== データの行

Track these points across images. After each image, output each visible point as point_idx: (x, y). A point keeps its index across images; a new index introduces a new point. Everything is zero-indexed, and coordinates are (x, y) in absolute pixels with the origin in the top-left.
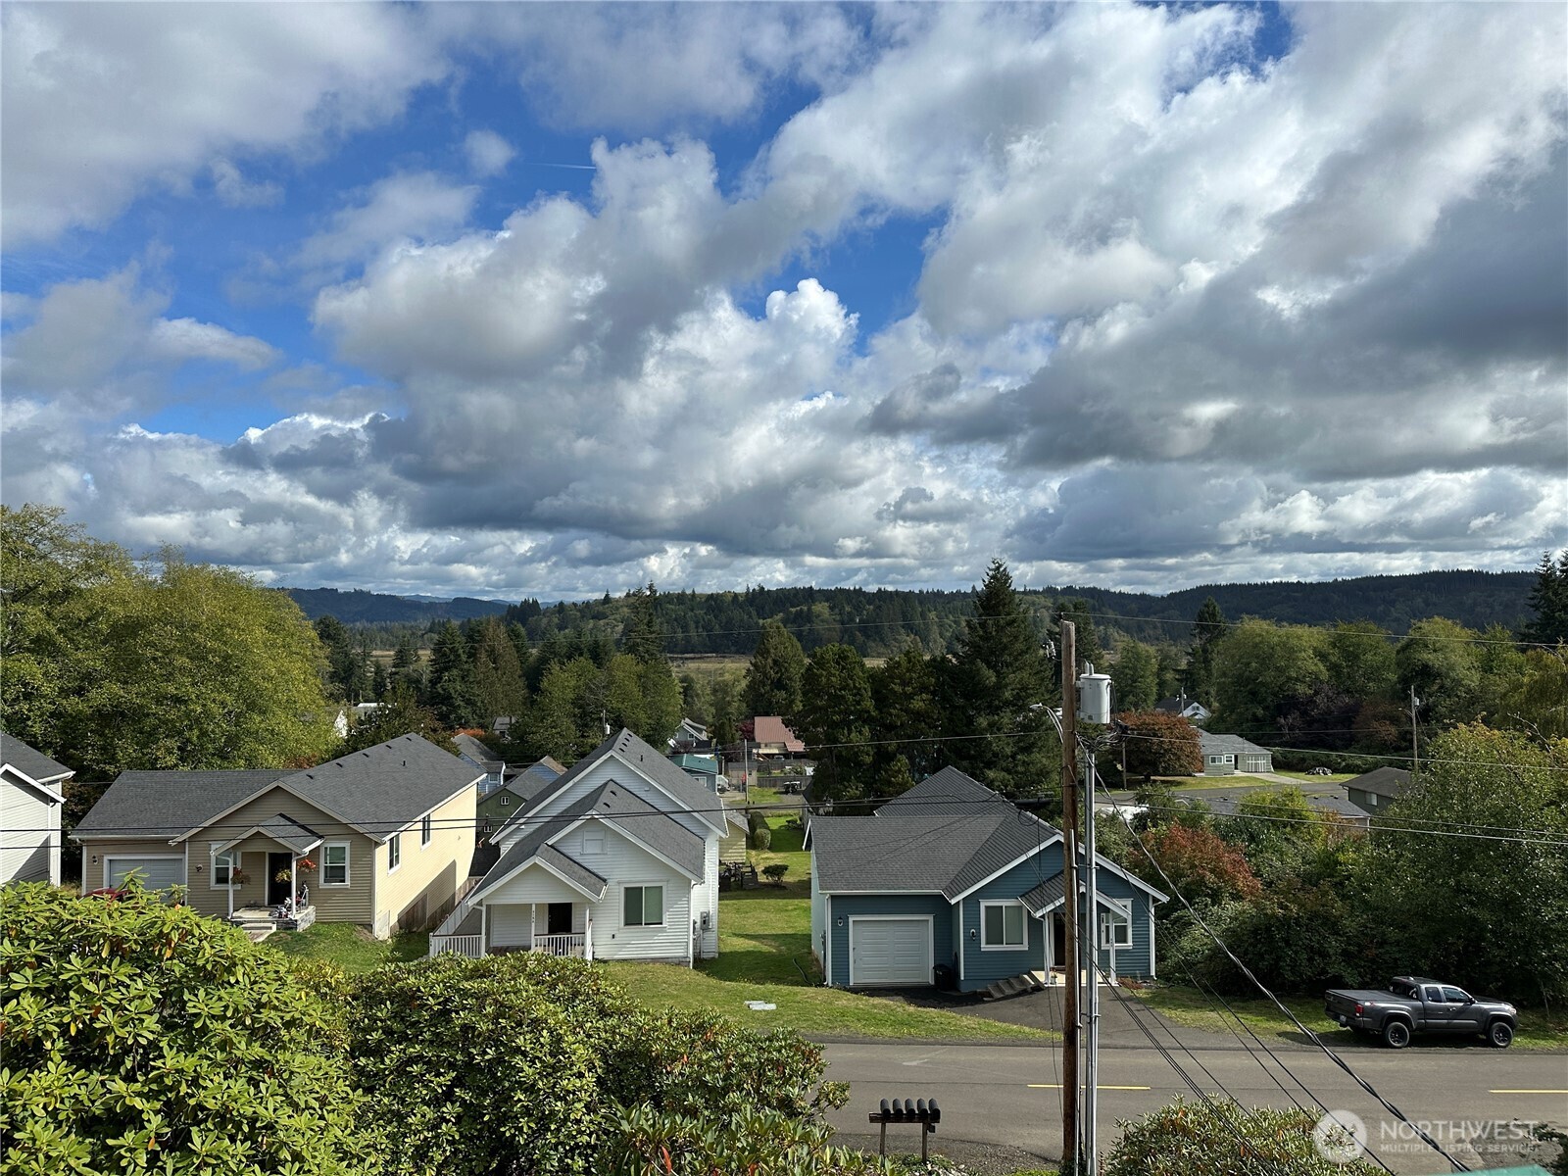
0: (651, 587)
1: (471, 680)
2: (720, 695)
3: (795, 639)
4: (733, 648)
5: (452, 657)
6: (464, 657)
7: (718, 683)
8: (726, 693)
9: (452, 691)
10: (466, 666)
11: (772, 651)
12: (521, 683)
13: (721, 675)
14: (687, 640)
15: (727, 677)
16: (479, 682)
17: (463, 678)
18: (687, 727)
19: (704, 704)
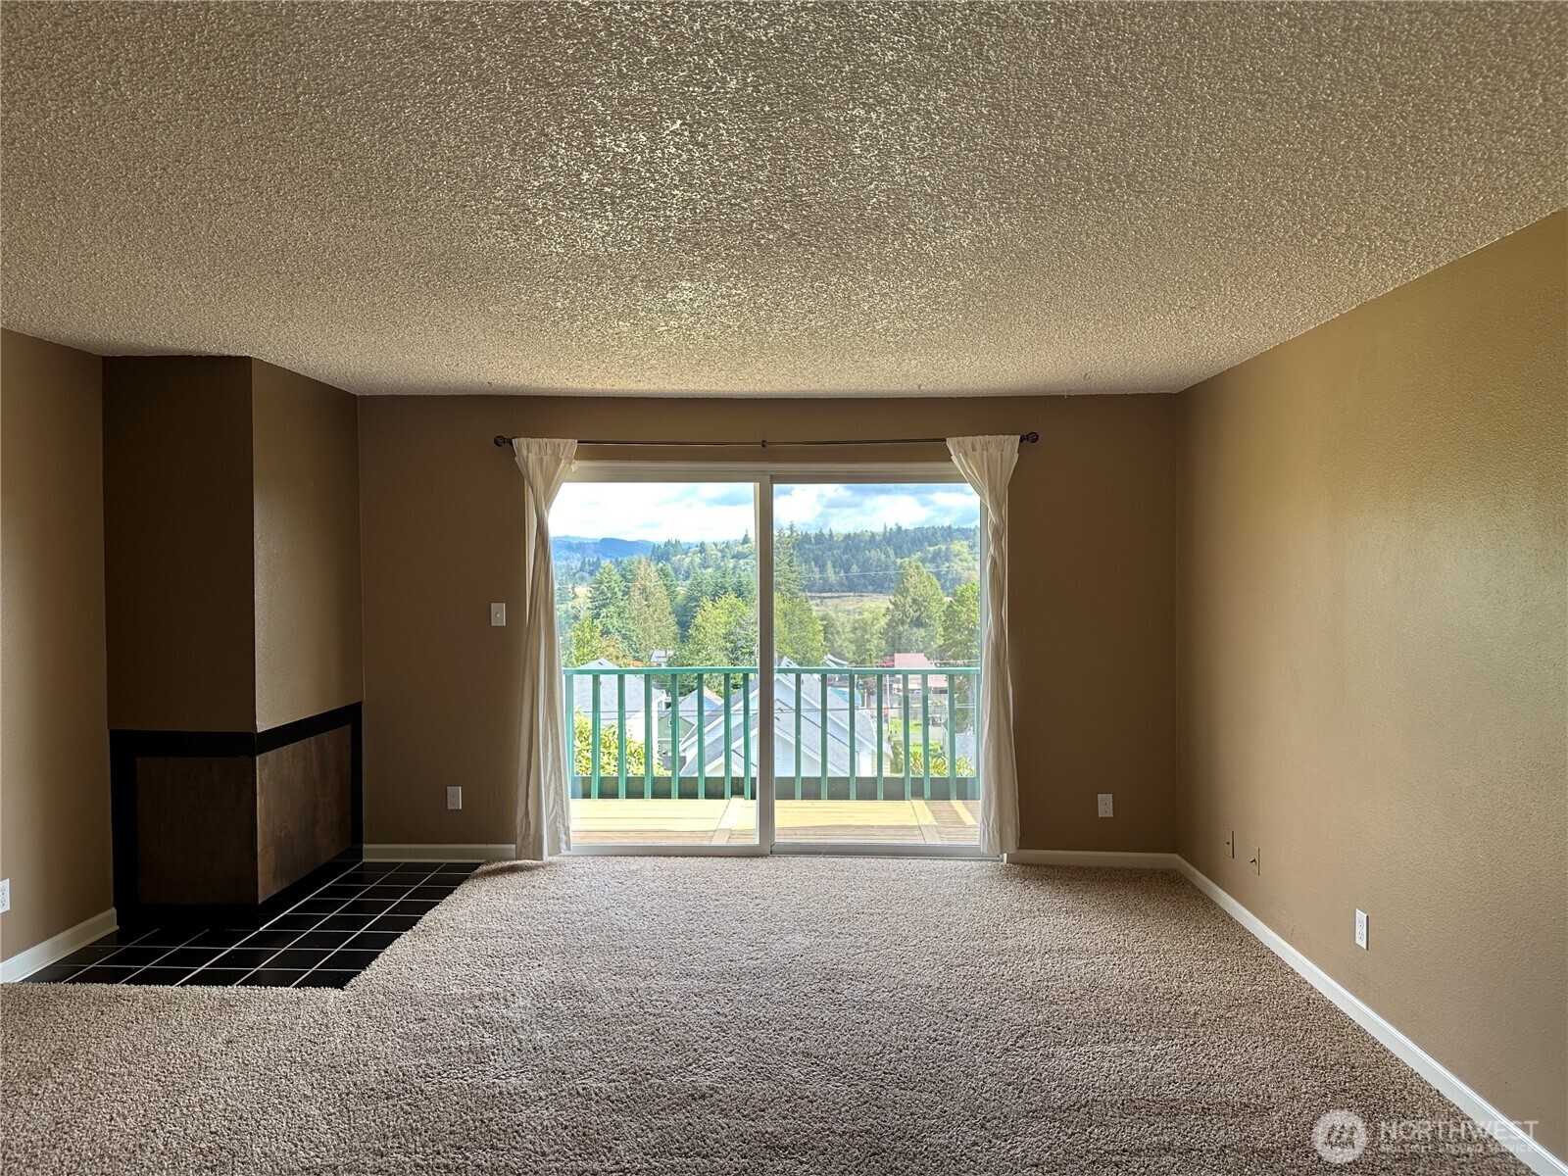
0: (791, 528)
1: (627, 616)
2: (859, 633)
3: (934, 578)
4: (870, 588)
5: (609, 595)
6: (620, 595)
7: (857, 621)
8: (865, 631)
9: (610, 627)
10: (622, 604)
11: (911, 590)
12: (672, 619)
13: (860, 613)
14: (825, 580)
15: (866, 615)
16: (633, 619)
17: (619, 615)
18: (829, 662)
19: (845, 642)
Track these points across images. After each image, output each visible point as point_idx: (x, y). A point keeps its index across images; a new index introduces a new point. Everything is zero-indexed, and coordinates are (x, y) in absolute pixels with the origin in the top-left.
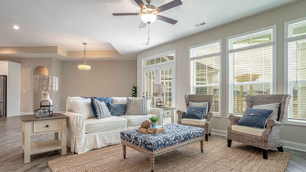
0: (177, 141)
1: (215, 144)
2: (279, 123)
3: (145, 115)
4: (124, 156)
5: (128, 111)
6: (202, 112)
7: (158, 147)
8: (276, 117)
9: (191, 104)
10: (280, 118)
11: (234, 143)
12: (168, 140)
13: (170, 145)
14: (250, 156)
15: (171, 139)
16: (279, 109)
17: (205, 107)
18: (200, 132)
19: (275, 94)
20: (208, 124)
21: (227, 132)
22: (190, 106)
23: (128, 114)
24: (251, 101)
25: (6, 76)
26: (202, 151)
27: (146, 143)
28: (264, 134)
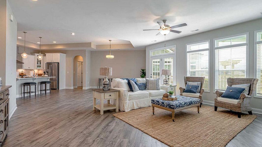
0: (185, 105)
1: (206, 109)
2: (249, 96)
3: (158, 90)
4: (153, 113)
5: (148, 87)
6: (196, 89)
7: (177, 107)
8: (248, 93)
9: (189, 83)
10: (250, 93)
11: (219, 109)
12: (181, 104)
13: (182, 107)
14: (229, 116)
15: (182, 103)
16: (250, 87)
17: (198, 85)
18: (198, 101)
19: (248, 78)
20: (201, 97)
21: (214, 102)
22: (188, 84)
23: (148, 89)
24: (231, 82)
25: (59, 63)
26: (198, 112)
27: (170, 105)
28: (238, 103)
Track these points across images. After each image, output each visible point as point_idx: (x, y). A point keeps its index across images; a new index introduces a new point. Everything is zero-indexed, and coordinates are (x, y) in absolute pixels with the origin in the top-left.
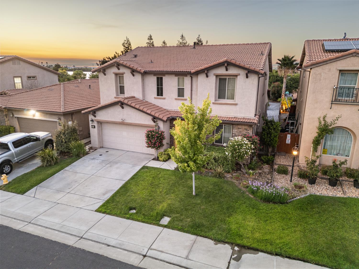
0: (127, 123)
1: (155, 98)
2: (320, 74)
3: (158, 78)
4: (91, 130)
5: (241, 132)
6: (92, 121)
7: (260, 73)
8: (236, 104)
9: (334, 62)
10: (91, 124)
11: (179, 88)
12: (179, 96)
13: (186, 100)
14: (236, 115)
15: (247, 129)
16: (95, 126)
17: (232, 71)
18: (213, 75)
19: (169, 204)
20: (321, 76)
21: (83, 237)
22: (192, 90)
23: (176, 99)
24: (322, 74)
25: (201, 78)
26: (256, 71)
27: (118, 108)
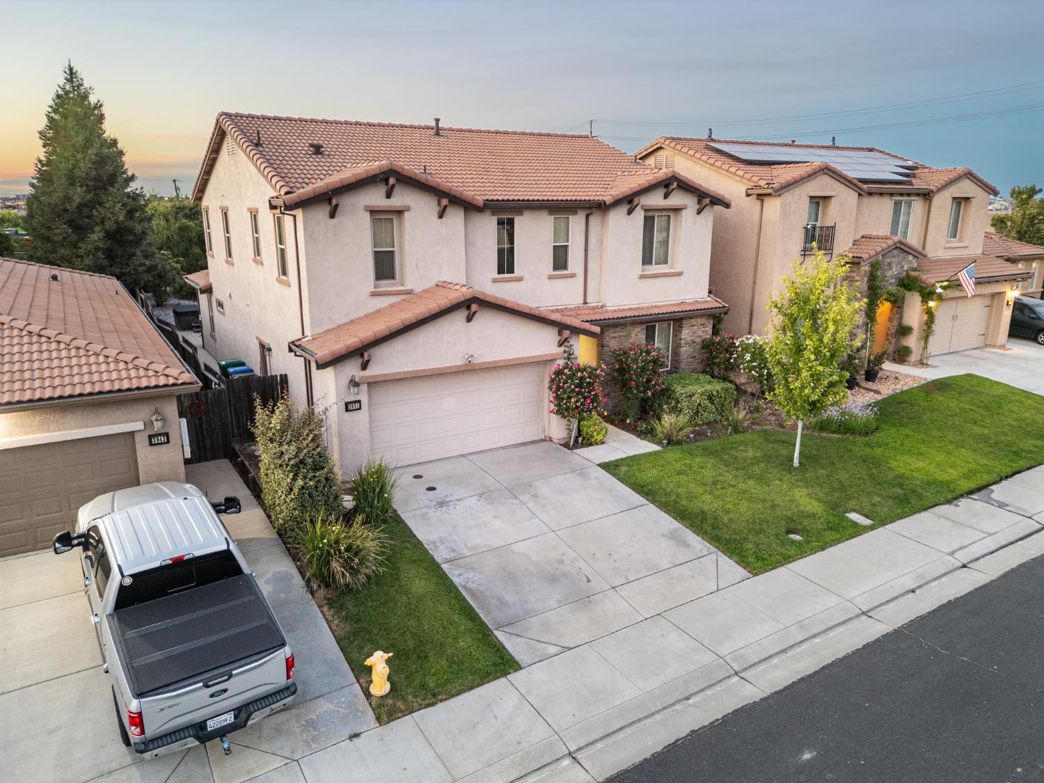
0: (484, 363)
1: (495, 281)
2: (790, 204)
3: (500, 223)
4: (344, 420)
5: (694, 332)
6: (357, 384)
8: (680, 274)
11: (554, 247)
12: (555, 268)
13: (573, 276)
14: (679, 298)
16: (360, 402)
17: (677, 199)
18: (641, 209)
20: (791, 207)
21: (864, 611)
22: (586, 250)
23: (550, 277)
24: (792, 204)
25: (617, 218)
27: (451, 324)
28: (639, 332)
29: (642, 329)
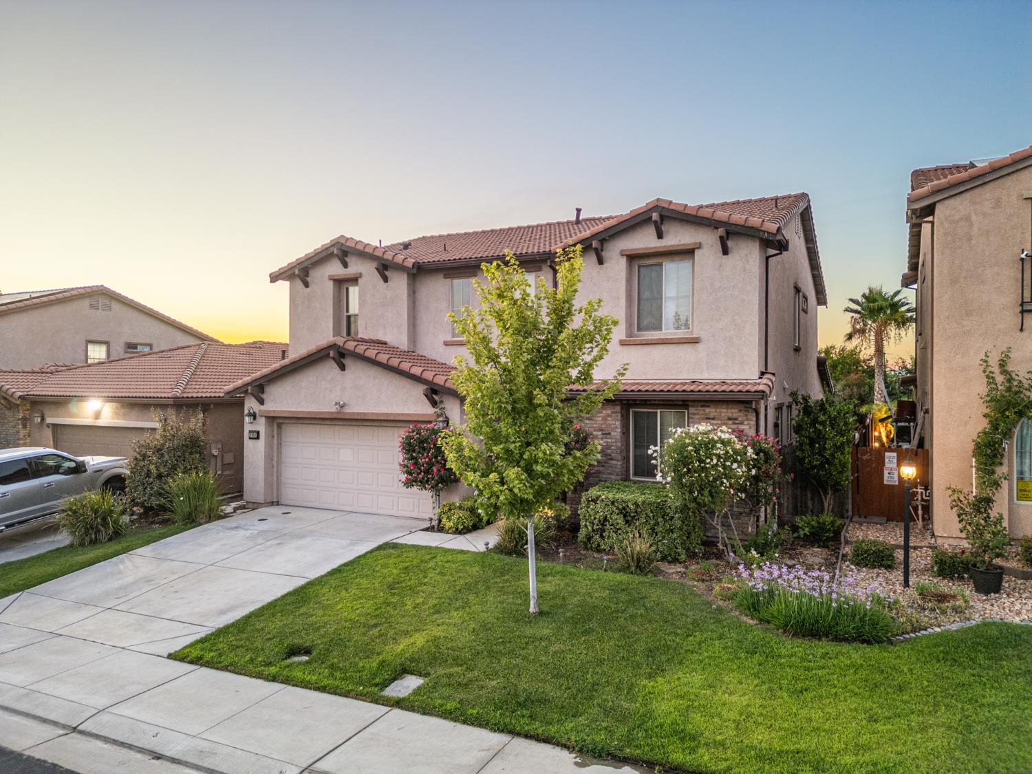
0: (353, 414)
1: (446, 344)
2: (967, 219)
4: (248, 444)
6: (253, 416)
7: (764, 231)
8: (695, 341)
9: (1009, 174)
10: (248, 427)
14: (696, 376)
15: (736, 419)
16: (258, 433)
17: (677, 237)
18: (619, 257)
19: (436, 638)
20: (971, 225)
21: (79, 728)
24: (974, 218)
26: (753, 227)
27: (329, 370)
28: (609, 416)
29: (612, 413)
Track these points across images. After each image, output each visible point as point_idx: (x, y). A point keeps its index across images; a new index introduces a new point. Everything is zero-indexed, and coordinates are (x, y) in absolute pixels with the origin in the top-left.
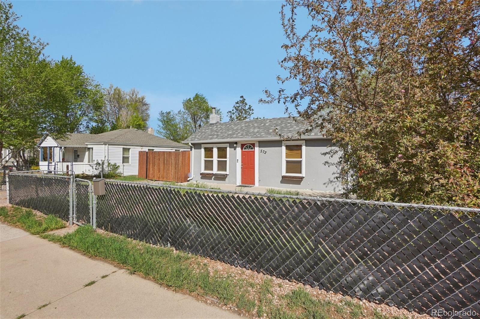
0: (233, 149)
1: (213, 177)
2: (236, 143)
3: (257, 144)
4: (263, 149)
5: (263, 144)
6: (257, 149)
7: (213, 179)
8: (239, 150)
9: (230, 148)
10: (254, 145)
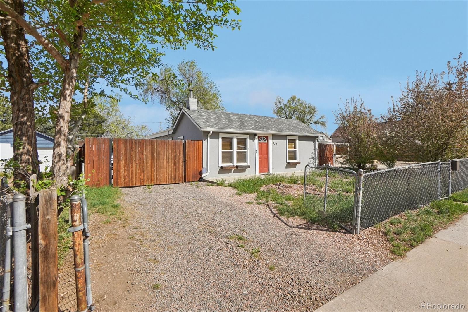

====

__作業内容__. 「28: (639, 332)」を含む行から最後の行までを、両端も含めてそのまま引用すること。画像は出力に含めない。

__出力結果__.
28: (639, 332)
29: (642, 329)
0: (353, 414)
1: (446, 344)
2: (967, 219)
4: (248, 444)
6: (253, 416)
7: (764, 231)
8: (695, 341)
9: (1009, 174)
10: (248, 427)
14: (696, 376)
15: (736, 419)
16: (258, 433)
17: (677, 237)
18: (619, 257)
19: (436, 638)
20: (971, 225)
21: (79, 728)
24: (974, 218)
26: (753, 227)
27: (329, 370)
28: (609, 416)
29: (612, 413)
Track these points across images. After each image, output each visible point as point_idx: (x, y). A point keeps its index across images; a new index introduces a new point. Everything is zero-indexed, and coordinates are (x, y) in absolute pixels with the origin in the top-left.
0: (233, 149)
1: (213, 177)
2: (236, 143)
3: (257, 144)
4: (263, 149)
5: (263, 144)
6: (257, 149)
7: (213, 179)
8: (239, 150)
9: (230, 148)
10: (254, 145)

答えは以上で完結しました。